METHODS: Women were screened between 21 weeks 0 days and 25 weeks 6 days of gestation with cervical or vaginal swabs for fetal fibronectin. Women with a positive test (50 ng/mL or more) were randomized to receive metronidazole (250 mg orally three times per day) and erythromycin (250 mg orally four times per day) or identical placebo pills for 10 days. The primary outcome was spontaneous delivery before 37 weeks gestation after preterm labor or premature membrane rupture.

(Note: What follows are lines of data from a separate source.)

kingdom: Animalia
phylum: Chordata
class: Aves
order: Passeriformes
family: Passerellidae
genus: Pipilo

RESULTS: A total of 16,317 women were screened for fetal fibronectin, and 6.6% had a positive test; 715 fetal fibronectin testpositive women consented to randomization. Outcome data were available for 703 women: 347 in the antibiotic group and 356 in the placebo group. The antibiotic and placebo groups were not significantly different for maternal age (P = .051), ethnicity (P = .849), marital status (P = .127), education (P = .244), and bacterial vaginosis (P = .236). No difference was observed in spontaneous preterm birth before 37 weeks (odds ratio [OR] 1.17, 95% confidence interval [CI] 0.80, 1.70), less than 35 weeks (OR 0.92, 95% CI 0.54, 1.56), or less than 32 weeks (OR 1.94, 95% CI 0.83, 4.52) gestation in antibiotic-compared with placebo-treated women. Among women with a prior spontaneous preterm delivery, the rate of repeat spontaneous preterm delivery at less than 37 weeks gestation was significantly higher in the active drug compared with the placebo group (46.7% versus 23.9%, P = .039).
CONCLUSION: Treatment with metronidazole plus erythromycin of asymptomatic women with a positive cervical or vaginal fetal fibronectin test in the late second trimester does not decrease the incidence of spontaneous preterm delivery.